When the Redskins traded for Alex Smith on January 30, news also broke that he had agreed to a four-year extension with Washington in addition to the one year left on his contract with the Chiefs. While we got some top-line numbers on the deal, we have gone since then without any details.

Until now.

The details show a deal that has a slightly higher cap hit in 2018 than was on his original Chiefs contract and the numbers rise gradually over the life of the deal, which runs through 2022. The top line numbers are five years, $111 million, an average annual value of $22.2 million per year. 


Smith got a $27 million signing bonus and his salaries for 2018 ($13 million) and 2019 ($15 million) also are fully guaranteed at signing making the total $55 million (information via Over the Cap, which got data from a report by Albert Breer).

But there is another $16 million that is guaranteed for all practical purposes. On the fifth day of the 2019 league year, his 2020 salary of $16 million becomes fully guaranteed. He almost assuredly will get to the point where that money will become guaranteed since the Redskins are not going to cut him after one year having invested $55 million in him. So the total guarantees come to $71 million.

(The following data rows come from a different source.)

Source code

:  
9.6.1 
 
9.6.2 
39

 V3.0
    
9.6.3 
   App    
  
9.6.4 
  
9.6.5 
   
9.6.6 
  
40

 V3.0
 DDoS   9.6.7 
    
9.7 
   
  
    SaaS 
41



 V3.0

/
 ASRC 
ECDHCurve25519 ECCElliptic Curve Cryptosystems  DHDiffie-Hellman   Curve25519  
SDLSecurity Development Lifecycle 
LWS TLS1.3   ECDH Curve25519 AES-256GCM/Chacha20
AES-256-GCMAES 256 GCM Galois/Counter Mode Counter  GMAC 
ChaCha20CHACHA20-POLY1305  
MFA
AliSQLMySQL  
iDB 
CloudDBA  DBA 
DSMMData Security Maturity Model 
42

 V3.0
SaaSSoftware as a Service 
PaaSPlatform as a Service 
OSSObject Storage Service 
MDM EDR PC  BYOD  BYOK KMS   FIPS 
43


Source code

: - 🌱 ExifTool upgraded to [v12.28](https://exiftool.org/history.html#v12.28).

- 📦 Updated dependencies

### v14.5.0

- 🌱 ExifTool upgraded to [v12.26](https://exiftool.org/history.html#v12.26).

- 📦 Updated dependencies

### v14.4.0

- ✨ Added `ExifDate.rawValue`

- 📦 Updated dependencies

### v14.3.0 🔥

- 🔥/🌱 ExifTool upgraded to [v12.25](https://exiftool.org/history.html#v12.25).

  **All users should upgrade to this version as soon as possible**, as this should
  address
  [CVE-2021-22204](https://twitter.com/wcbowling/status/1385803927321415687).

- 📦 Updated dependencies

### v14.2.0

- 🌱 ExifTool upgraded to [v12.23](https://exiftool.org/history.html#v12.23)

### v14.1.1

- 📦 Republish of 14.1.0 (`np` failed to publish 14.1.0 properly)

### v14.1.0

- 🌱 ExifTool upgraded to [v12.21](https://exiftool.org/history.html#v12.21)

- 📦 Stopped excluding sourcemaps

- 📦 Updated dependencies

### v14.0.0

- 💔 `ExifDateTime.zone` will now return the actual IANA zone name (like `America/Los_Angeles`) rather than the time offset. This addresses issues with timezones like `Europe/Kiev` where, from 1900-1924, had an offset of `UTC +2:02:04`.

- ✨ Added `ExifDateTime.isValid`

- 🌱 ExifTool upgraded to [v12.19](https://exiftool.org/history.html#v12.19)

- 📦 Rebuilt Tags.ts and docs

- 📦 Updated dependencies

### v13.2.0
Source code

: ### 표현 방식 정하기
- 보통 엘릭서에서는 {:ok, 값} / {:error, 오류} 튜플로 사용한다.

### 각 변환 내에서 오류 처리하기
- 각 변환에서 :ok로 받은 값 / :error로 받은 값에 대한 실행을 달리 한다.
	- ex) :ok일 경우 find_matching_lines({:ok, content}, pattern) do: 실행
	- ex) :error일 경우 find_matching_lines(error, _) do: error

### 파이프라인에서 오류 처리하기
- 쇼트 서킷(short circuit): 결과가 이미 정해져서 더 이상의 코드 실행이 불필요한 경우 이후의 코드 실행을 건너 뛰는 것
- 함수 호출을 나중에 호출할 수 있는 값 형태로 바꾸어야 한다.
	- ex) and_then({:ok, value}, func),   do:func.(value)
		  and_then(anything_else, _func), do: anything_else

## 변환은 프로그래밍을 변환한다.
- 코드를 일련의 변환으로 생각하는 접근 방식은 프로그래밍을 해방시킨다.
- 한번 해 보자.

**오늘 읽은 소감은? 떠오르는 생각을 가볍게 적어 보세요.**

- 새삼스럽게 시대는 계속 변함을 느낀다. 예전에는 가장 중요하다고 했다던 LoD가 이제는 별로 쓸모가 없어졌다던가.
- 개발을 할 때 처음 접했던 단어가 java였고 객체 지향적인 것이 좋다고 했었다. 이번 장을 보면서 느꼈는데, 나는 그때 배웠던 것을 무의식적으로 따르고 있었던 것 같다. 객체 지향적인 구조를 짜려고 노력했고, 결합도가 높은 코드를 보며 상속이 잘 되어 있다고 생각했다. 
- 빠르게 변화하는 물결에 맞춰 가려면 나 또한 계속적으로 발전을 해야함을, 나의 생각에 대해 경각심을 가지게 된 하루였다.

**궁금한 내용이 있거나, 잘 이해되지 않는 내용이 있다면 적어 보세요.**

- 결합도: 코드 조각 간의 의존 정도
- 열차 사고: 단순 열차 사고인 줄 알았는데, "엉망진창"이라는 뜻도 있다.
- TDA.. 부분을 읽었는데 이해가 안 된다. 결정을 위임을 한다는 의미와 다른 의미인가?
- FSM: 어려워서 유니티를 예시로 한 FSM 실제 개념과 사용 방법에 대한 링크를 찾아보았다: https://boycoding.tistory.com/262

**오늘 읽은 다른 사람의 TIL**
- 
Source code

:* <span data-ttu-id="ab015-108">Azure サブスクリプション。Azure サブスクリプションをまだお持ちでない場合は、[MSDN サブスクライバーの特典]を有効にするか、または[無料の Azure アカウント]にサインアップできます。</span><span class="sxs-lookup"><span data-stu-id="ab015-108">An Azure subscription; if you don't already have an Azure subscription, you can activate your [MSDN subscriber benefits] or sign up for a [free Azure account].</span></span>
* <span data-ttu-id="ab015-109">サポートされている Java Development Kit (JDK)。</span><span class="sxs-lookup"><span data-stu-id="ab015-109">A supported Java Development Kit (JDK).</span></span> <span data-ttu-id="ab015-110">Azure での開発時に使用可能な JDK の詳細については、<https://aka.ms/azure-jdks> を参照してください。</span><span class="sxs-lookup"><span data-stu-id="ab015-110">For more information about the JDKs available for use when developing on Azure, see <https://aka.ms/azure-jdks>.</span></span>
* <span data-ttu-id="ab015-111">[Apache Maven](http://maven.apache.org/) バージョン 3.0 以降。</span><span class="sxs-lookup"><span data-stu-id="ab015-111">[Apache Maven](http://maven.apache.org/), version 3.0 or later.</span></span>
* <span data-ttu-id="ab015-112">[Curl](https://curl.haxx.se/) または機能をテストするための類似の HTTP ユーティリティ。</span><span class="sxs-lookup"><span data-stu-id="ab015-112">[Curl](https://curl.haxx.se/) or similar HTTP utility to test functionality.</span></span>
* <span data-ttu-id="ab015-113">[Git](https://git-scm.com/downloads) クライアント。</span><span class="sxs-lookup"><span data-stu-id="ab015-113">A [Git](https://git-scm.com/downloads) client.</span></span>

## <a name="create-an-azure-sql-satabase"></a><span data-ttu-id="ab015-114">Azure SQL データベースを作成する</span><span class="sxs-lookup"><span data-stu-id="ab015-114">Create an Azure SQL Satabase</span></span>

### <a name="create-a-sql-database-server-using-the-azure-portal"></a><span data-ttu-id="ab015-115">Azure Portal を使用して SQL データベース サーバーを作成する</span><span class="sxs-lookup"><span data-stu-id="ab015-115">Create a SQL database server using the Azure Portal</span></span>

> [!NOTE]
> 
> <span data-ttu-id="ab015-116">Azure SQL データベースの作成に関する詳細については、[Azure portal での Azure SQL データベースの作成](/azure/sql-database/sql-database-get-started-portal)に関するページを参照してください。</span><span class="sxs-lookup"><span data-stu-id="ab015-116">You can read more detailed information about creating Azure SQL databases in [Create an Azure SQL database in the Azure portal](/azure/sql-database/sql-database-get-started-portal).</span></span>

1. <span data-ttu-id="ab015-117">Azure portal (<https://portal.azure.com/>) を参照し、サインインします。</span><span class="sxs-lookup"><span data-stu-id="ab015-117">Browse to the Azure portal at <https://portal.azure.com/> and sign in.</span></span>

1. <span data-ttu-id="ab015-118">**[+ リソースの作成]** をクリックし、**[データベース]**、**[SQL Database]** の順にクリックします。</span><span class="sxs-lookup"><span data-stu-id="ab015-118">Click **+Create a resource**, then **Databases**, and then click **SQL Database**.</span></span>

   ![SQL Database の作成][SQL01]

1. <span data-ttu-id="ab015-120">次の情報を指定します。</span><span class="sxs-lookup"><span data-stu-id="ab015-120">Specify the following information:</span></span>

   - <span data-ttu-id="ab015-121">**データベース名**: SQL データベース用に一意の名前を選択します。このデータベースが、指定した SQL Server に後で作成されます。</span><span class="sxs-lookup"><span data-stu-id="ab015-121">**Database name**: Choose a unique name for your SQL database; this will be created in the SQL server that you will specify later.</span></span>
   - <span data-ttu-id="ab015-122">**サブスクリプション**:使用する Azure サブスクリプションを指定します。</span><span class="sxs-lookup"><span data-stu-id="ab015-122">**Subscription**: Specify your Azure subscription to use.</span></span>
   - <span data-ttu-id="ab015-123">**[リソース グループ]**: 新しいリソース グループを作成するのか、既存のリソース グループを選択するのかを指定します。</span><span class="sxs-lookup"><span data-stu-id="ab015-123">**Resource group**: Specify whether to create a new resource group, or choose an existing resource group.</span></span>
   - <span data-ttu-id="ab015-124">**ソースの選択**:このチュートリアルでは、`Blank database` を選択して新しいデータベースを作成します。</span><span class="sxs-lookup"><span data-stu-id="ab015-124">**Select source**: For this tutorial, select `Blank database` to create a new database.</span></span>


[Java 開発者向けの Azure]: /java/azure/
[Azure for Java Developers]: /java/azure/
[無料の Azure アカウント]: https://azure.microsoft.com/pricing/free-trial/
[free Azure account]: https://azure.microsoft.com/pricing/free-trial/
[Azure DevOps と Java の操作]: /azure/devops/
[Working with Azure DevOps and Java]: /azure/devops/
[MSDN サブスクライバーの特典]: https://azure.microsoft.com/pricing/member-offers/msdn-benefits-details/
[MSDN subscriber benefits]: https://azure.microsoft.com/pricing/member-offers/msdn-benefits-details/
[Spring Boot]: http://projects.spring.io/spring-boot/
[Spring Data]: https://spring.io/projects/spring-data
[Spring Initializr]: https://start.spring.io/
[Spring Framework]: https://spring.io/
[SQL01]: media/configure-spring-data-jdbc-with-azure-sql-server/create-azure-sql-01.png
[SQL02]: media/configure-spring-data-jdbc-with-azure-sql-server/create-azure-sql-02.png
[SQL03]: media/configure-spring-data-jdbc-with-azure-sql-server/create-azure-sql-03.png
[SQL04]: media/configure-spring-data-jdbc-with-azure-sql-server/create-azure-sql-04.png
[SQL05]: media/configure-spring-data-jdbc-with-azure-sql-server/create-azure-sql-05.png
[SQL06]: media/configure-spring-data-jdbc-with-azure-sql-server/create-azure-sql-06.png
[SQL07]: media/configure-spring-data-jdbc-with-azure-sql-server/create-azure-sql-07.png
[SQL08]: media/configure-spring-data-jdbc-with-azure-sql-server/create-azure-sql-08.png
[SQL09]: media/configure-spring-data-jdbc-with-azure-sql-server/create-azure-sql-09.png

His 2021 salary is $19 million and it goes up to $21 million in 2022. There have been reports of some incentives available to Smith, but since we have no details, we’ll set those aside for now.

The cap hits on the contract are as follows:

2018: $18.4 million
2019: $20.0 million
2020: $21.4 million
2021: $24.4 million
2022: $26.4 million

The Redskins can realistically move on from Smith after 2020. There would be net cap savings of $13 million in 2021 and $21 million in 2022.

The first impression of the deal is that the Redskins did not move on from Kirk Cousins because they didn’t want to guarantee a lot of money to a quarterback. The total practical guarantee of $71 million is second only to Cousins’ $82.5 million. It should be noted that Cousins’ deal runs for three years and Smith’s contract is for five.